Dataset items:
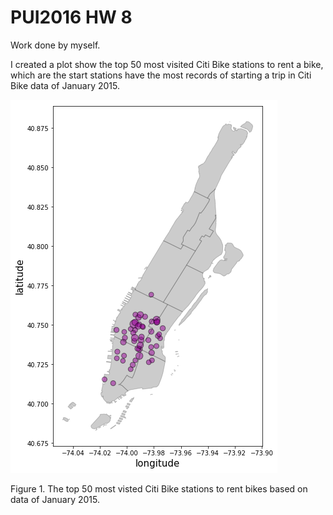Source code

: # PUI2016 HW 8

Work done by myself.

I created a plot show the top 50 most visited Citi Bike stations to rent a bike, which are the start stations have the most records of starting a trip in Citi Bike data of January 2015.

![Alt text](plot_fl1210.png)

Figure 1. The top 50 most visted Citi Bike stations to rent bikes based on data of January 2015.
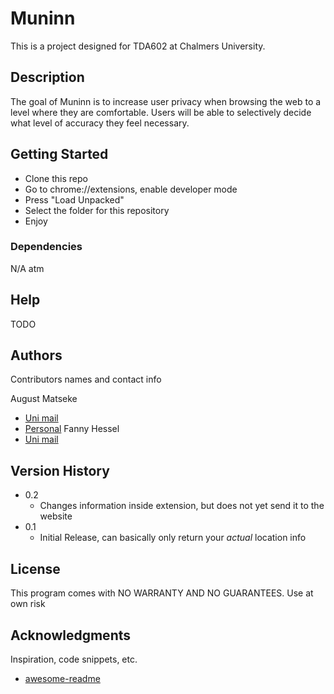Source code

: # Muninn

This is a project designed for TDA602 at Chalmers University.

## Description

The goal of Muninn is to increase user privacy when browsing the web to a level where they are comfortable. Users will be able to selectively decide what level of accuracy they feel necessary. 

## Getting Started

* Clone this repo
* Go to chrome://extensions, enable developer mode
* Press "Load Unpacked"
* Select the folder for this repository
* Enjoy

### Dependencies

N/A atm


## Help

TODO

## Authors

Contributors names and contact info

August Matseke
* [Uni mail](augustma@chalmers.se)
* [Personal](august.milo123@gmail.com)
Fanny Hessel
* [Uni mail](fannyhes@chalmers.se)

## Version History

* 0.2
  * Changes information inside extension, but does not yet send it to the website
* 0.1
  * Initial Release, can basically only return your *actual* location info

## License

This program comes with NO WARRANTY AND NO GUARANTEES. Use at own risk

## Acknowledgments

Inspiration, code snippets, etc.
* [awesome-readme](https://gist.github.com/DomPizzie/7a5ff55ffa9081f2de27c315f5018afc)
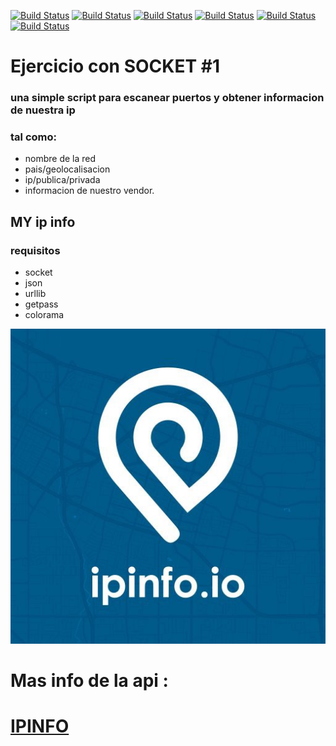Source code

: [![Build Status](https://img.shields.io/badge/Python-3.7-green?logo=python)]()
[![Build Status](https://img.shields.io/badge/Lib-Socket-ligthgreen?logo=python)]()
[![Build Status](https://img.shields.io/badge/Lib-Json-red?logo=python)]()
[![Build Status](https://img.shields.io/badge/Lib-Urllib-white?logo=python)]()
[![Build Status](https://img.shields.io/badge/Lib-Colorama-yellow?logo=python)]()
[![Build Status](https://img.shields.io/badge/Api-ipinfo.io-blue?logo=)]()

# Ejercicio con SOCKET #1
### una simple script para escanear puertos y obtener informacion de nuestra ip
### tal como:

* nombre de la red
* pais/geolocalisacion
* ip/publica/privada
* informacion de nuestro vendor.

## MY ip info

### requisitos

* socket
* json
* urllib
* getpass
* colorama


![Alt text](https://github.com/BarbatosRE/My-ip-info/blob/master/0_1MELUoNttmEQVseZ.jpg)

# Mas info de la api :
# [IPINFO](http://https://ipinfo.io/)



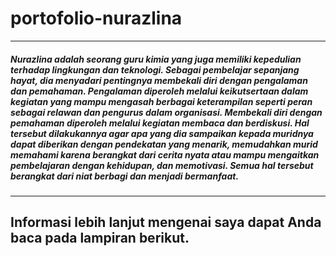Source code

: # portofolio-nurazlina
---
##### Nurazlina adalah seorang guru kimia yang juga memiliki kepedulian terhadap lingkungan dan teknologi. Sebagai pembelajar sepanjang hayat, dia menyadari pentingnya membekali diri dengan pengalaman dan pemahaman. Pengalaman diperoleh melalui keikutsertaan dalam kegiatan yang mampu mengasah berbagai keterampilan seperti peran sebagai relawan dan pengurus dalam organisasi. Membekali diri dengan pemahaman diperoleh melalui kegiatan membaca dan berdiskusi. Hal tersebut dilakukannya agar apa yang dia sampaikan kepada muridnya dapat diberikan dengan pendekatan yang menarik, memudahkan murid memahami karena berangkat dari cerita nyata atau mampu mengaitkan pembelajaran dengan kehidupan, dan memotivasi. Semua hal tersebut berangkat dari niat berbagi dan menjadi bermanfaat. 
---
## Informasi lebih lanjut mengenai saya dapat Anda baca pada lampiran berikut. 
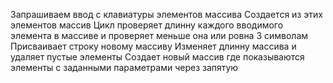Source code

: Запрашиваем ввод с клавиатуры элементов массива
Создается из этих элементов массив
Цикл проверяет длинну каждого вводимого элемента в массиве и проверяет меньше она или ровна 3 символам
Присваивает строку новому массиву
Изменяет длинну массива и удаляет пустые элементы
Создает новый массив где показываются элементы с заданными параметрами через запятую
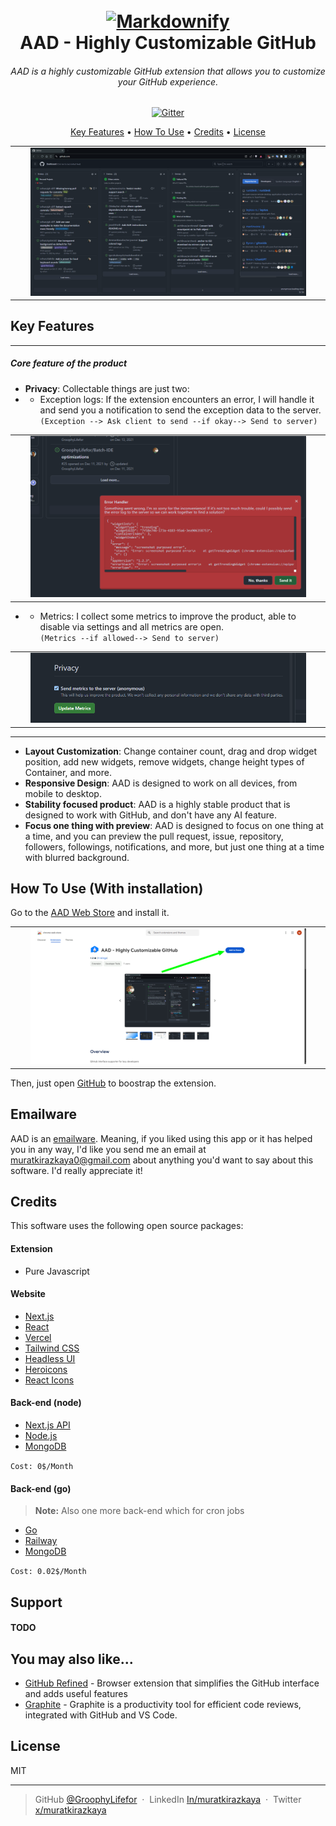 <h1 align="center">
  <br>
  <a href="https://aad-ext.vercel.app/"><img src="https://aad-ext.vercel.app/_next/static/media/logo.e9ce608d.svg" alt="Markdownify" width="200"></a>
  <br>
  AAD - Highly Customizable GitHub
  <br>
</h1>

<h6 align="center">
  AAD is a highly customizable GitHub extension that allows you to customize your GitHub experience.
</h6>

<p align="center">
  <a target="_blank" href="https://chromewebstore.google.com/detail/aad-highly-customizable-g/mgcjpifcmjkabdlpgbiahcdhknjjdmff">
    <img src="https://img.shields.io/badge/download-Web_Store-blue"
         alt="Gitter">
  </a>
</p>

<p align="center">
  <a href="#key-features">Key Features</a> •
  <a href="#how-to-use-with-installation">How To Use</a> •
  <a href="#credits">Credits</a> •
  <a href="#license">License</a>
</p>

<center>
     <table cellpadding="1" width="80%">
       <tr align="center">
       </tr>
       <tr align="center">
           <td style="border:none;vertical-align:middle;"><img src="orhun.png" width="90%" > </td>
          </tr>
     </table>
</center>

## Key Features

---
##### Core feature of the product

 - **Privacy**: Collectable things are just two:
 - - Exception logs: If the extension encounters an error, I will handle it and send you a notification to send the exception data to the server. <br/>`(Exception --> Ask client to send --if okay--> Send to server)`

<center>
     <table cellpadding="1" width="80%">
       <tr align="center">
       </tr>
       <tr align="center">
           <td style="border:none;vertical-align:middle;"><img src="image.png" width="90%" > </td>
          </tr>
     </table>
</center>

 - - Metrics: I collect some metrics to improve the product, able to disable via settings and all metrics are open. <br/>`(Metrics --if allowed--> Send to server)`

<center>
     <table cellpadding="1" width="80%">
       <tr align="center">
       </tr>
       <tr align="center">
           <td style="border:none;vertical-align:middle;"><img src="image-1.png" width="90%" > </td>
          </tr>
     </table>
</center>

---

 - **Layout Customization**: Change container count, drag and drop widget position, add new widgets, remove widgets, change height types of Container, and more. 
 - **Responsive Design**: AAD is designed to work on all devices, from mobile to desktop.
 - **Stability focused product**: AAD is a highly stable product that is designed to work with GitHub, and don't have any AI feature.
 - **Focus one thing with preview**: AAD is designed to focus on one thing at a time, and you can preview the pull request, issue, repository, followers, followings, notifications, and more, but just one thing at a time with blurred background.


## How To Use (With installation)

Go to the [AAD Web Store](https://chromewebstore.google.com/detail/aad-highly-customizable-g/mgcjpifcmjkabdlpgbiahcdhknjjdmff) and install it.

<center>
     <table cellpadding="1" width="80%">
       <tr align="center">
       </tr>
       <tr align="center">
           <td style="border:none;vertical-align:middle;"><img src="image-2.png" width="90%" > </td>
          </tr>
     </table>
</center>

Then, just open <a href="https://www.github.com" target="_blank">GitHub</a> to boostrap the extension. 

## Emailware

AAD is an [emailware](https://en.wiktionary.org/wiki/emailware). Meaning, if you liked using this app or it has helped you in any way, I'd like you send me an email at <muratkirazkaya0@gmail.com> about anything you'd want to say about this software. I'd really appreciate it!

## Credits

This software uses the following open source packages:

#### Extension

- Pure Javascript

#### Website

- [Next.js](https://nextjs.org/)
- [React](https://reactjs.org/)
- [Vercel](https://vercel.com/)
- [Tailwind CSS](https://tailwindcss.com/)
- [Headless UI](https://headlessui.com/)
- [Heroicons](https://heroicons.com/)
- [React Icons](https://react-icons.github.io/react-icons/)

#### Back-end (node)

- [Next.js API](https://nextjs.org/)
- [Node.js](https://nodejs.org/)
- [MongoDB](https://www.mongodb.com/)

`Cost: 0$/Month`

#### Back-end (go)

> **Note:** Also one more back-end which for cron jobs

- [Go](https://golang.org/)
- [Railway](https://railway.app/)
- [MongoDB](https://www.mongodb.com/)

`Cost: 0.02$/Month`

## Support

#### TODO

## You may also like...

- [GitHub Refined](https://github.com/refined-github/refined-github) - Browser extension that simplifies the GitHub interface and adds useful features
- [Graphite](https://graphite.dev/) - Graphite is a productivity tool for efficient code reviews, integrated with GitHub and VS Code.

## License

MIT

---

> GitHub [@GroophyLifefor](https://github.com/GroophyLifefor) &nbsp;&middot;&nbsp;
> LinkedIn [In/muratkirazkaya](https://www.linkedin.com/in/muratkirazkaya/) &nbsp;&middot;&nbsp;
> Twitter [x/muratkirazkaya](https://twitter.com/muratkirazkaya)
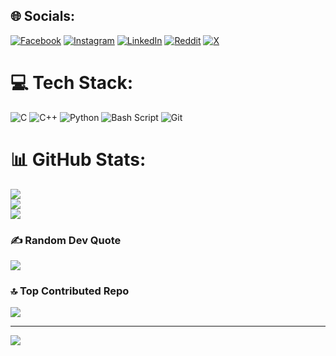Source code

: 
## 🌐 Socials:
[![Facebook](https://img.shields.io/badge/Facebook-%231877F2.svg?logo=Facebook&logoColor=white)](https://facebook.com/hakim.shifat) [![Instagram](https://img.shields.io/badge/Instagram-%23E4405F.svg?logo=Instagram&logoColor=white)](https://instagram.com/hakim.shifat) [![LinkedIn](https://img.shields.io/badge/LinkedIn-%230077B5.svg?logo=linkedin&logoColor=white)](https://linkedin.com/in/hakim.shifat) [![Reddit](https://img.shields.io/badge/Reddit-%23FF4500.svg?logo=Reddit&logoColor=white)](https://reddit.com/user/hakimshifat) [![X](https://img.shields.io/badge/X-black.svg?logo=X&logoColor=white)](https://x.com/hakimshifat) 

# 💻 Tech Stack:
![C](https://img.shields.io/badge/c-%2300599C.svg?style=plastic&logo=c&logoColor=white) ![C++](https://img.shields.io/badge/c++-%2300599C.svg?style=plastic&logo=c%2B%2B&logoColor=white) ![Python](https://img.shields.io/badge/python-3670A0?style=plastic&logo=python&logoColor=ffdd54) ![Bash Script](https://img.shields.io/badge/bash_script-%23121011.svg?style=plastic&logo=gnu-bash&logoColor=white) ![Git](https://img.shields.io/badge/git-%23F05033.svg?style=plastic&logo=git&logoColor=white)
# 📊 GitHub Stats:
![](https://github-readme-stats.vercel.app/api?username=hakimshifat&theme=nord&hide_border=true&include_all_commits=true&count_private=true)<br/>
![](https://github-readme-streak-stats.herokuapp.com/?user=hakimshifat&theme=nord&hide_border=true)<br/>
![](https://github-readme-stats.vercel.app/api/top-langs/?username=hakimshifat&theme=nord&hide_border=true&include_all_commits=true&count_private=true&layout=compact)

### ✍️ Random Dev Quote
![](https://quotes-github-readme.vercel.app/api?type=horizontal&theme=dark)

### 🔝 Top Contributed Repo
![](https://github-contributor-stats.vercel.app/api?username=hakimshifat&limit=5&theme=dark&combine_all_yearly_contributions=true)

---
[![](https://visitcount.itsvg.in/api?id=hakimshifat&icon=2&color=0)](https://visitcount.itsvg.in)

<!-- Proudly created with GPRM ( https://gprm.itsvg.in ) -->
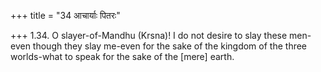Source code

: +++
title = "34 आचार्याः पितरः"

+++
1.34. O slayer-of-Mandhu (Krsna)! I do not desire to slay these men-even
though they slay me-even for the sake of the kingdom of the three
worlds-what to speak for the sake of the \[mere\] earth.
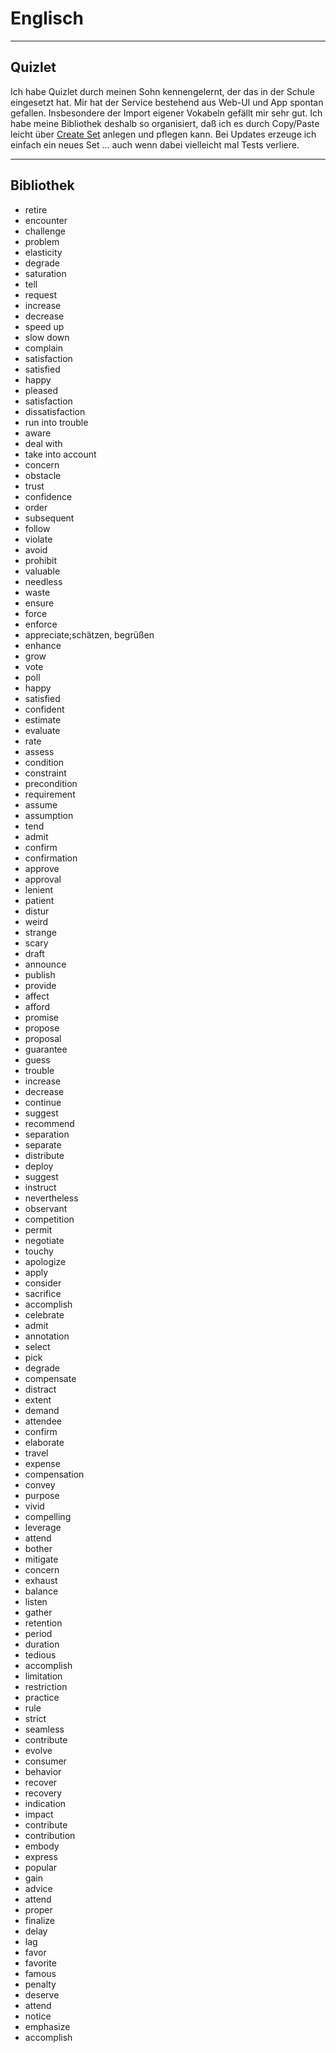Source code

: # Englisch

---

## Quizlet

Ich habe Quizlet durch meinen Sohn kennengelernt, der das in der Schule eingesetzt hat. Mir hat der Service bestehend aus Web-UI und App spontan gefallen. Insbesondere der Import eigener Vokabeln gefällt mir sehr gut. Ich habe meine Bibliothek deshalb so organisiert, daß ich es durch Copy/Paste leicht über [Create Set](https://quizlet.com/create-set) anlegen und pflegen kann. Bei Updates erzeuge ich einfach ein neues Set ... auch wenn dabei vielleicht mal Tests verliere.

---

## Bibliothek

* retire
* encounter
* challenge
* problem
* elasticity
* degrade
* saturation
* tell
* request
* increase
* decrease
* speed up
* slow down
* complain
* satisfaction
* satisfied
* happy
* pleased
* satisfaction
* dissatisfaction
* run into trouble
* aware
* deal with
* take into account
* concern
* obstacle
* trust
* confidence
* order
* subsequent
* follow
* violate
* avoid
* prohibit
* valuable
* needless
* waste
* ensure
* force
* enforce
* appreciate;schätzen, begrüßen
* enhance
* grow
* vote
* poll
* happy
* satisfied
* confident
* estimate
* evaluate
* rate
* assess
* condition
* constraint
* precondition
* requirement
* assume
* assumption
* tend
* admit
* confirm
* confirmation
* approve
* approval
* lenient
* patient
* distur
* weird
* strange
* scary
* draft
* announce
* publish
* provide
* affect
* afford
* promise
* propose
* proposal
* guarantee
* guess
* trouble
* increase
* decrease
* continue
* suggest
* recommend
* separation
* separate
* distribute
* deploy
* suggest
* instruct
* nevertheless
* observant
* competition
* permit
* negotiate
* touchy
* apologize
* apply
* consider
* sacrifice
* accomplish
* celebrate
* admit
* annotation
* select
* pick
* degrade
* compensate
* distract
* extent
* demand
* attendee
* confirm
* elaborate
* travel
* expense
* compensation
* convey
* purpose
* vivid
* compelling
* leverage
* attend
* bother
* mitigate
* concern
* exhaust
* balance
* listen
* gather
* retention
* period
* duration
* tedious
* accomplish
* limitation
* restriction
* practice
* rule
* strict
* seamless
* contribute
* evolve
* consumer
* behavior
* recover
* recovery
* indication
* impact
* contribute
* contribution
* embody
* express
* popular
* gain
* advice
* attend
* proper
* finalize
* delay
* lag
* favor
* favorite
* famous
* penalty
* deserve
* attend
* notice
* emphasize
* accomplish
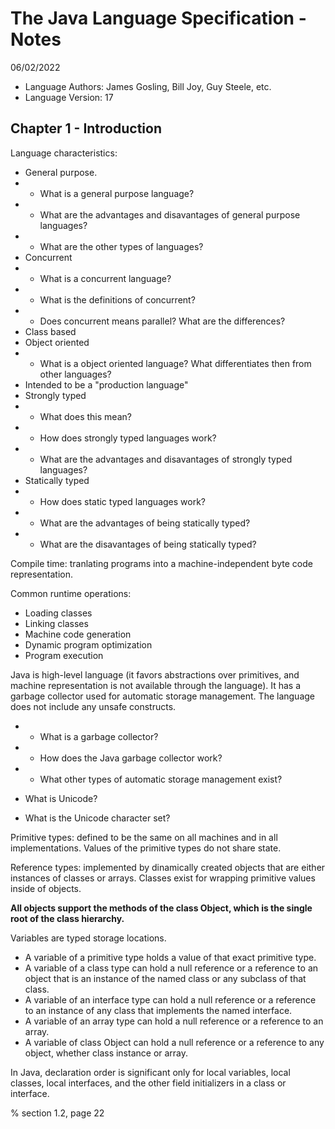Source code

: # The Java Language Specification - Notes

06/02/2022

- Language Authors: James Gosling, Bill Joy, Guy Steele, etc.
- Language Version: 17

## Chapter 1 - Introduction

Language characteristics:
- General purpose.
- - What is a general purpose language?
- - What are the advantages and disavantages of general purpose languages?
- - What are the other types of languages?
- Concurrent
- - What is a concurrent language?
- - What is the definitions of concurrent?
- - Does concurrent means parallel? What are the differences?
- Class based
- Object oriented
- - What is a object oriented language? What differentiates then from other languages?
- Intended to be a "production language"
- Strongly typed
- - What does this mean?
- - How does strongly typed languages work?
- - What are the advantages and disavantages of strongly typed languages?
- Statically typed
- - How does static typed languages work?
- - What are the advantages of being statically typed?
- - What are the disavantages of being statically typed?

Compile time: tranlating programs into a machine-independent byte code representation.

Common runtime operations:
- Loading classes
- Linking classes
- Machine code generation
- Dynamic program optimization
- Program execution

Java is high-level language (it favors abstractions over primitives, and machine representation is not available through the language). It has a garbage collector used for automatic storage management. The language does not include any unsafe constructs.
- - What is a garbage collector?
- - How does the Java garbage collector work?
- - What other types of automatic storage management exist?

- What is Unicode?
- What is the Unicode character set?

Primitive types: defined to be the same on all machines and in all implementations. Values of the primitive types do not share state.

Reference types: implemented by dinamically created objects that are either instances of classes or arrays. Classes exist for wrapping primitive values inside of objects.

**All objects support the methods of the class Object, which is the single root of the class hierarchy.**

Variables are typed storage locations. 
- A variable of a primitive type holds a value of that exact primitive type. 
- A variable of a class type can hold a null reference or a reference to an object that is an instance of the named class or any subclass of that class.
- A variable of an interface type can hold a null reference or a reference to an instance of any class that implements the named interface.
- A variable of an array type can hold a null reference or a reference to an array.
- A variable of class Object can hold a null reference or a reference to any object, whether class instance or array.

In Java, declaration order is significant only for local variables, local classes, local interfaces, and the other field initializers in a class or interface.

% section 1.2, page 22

▸ TASK:
Find the word "request" in the entries above and gather every line that holds it.

▸ SOLUTION:
 - **Focus one thing with preview**: AAD is designed to focus on one thing at a time, and you can preview the pull request, issue, repository, followers, followings, notifications, and more, but just one thing at a time with blurred background.
* request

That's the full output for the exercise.